Dataset entries
════════════════

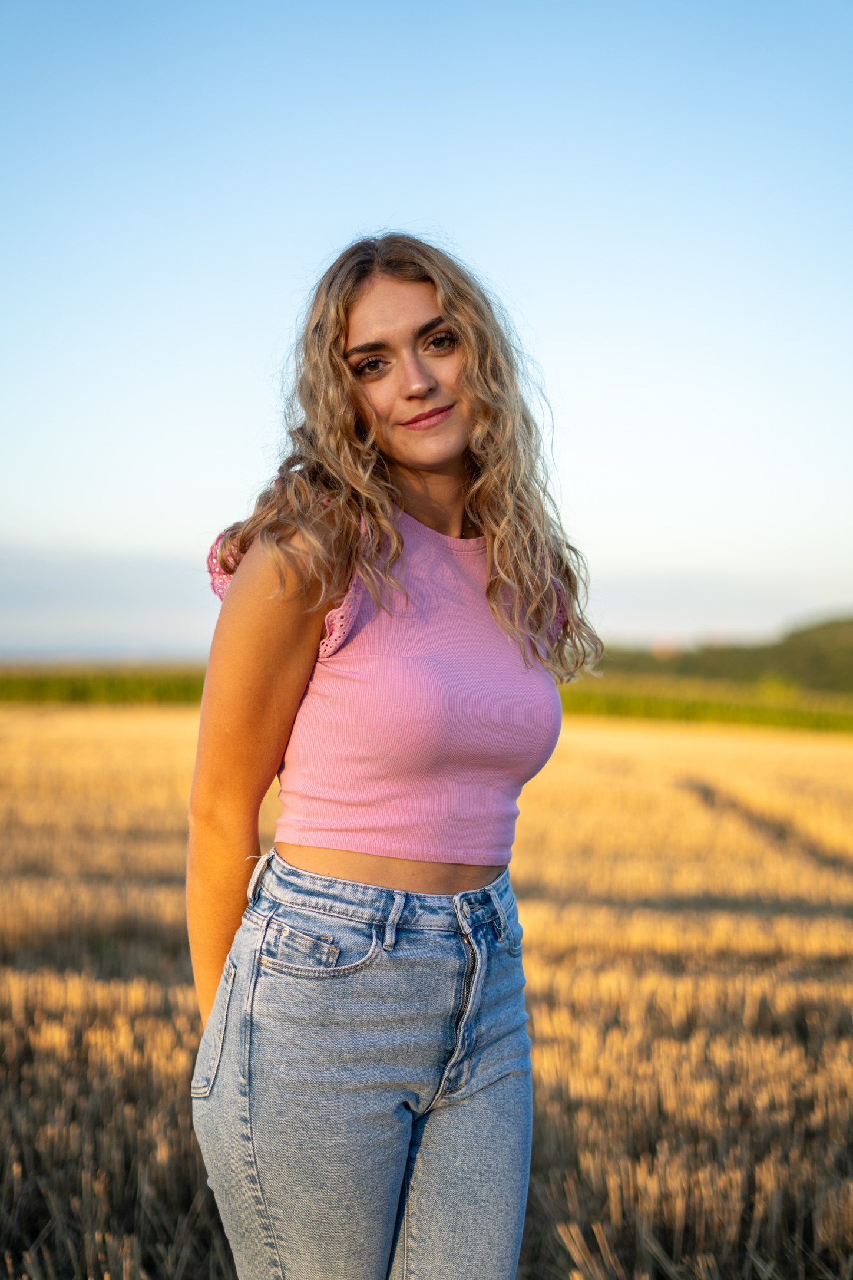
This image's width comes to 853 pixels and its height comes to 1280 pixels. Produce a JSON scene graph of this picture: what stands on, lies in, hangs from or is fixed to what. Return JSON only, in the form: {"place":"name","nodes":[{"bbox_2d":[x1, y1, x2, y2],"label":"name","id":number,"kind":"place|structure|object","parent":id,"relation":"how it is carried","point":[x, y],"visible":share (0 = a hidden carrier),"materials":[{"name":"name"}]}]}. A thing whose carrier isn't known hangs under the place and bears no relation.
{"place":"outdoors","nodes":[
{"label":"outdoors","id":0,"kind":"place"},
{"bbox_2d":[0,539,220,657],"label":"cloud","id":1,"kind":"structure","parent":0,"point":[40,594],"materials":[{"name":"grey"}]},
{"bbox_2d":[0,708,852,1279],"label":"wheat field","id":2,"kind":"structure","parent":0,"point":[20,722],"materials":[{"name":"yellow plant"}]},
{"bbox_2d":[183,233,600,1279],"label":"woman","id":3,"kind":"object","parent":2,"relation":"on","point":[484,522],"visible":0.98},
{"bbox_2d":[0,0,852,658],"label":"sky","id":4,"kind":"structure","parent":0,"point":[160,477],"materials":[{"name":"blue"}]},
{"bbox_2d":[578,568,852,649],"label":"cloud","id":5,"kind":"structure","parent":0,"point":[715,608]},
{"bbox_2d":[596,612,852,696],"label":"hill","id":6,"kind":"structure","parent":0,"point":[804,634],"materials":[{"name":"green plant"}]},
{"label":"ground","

════════════════

## What is expected
Retype the records in full, exactly as given, and omit the pictures.

## Exercise solution
This image's width comes to 853 pixels and its height comes to 1280 pixels. Produce a JSON scene graph of this picture: what stands on, lies in, hangs from or is fixed to what. Return JSON only, in the form: {"place":"name","nodes":[{"bbox_2d":[x1, y1, x2, y2],"label":"name","id":number,"kind":"place|structure|object","parent":id,"relation":"how it is carried","point":[x, y],"visible":share (0 = a hidden carrier),"materials":[{"name":"name"}]}]}. A thing whose carrier isn't known hangs under the place and bears no relation.
{"place":"outdoors","nodes":[
{"label":"outdoors","id":0,"kind":"place"},
{"bbox_2d":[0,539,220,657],"label":"cloud","id":1,"kind":"structure","parent":0,"point":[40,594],"materials":[{"name":"grey"}]},
{"bbox_2d":[0,708,852,1279],"label":"wheat field","id":2,"kind":"structure","parent":0,"point":[20,722],"materials":[{"name":"yellow plant"}]},
{"bbox_2d":[183,233,600,1279],"label":"woman","id":3,"kind":"object","parent":2,"relation":"on","point":[484,522],"visible":0.98},
{"bbox_2d":[0,0,852,658],"label":"sky","id":4,"kind":"structure","parent":0,"point":[160,477],"materials":[{"name":"blue"}]},
{"bbox_2d":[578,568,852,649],"label":"cloud","id":5,"kind":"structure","parent":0,"point":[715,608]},
{"bbox_2d":[596,612,852,696],"label":"hill","id":6,"kind":"structure","parent":0,"point":[804,634],"materials":[{"name":"green plant"}]},
{"label":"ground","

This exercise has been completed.